Not every shape failure is a document edit, though. A broken contract or a context check like the PR title (title-format, title-too-long) can't be fixed by rewriting the Markdown, so autofix preflights those and returns { ok: false, attempts: 0 } with an explanatory error instead of asking the model to repair something outside the document — fix the contract or title first.
Wiring a model
Any function (prompt) => Promise<string> works. With the Vercel AI SDK:
import { autofix } from "mediva";
import { generateText } from "ai";
import { openai } from "@ai-sdk/openai";
const generate = (prompt: string) =>
generateText({ model: openai("gpt-4o-mini"), temperature: 0, prompt }).then((r) => r.text);
const result = await autofix({ document, schema, generate });The callback is deliberately minimal, so the same code runs against OpenAI, OpenRouter, a local model, or a stub in tests:
const generate = async (prompt: string) => callMyModel(prompt);The loop
For each attempt, autofix:
- builds a repair prompt for the chosen strategy — the shared repair rules plus a
<repair_action>card derived automatically from the failing diagnostics, - calls
generate, - extracts the corrected Markdown with the strategy's parser,
- re-runs
validateSyntax; on failure it retries with the new error, up tomaxAttempts.
It's the red-light/green-light loop on the wing.
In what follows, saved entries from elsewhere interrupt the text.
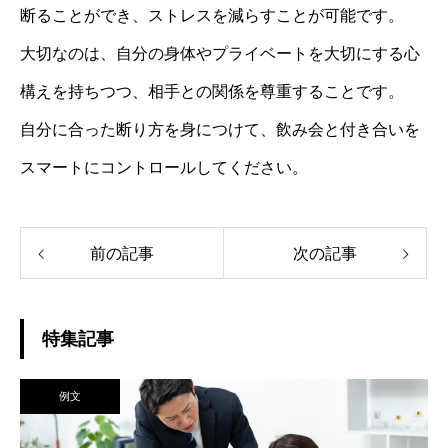
断ることができ、ストレスを減らすことが可能です。
大切なのは、自分の身体やプライベートを大切にする心
構えを持ちつつ、相手との関係を尊重することです。
自分に合った断り方を身につけて、飲み会と付き合いを
スマートにコントロールしてください。
前の記事
次の記事
特集記事
例文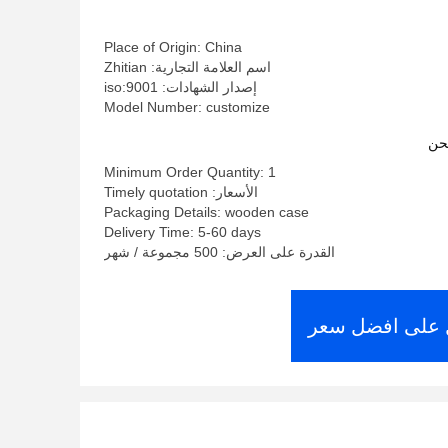
Place of Origin: China
اسم العلامة التجارية: Zhitian
إصدار الشهادات: iso:9001
Model Number: customize
حن
Minimum Order Quantity: 1
الأسعار: Timely quotation
Packaging Details: wooden case
Delivery Time: 5-60 days
القدرة على العرض: 500 مجموعة / شهر
على افضل سعر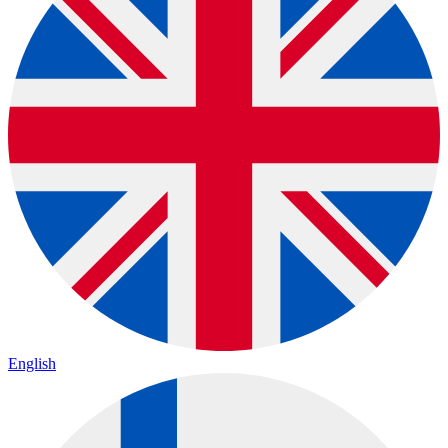
English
State concerns (content, attestation, external) are never in the prompt, so a repair can't tick an unearned box or invent filler — the same guarantee as the manual loop, packaged.
Strategies
A strategy is how the model is asked to return the fix, and how it is recovered — which socket the droid plugs into:
interface Strategy {
id: string; // short id for diagnostics / telemetry
promptSignature: string; // stable one-line restatement that identifies this envelope in a prompt
buildPrompt(input: { document: string; error: string; repairAction?: string }): string;
extract(output: string): string | null; // the corrected Markdown, or null if unparseable
isStrictResponse(output: string): boolean; // true iff the output is exactly the container, nothing extra
}buildPrompt receives a RepairInput (document, the validateSyntax error, and an optional
repairAction card); extract recovers the fixed Markdown; isStrictResponse lets the loop tell a
clean, well-formed envelope from a sloppy one that merely happened to parse.
Two are built in:
answerTagStrategy(the default) — the model returns the fix in a single<answer>block.jsonStrategy— the model returns{ "corrected_markdown": "..." }.
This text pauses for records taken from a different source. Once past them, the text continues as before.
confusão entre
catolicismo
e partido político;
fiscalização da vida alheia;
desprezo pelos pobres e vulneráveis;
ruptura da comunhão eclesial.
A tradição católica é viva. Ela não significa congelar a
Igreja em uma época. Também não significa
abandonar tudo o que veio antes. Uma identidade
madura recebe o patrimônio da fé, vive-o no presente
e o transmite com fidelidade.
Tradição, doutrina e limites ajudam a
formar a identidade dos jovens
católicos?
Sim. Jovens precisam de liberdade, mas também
import { autofix, jsonStrategy } from "mediva";
await autofix({ document, schema, generate, strategy: jsonStrategy });Pass your own Strategy to use a different response container; extract returning null counts as a format failure and triggers a retry (a beep of protest, then another go).
When to use it
Reach for autofix when you generate or accept Markdown that must satisfy a contract — fixing LLM output before you persist or render it, or cleaning up authored docs in a build step. See Validate LLM output before persisting. Use validate when you only need to check, and the CLI to gate files in CI.
When NOT to use it
autofix repairs shape and format only; it must not invent factual content or claim human-owned state.
Never use it to satisfy minWords with filler, tick attestations, claim tests ran, invent missing facts, or resolve external issue state. The syntax/state split enforces that boundary, but say it plainly to the droid: patch the wiring, do not fake the fuel gauge.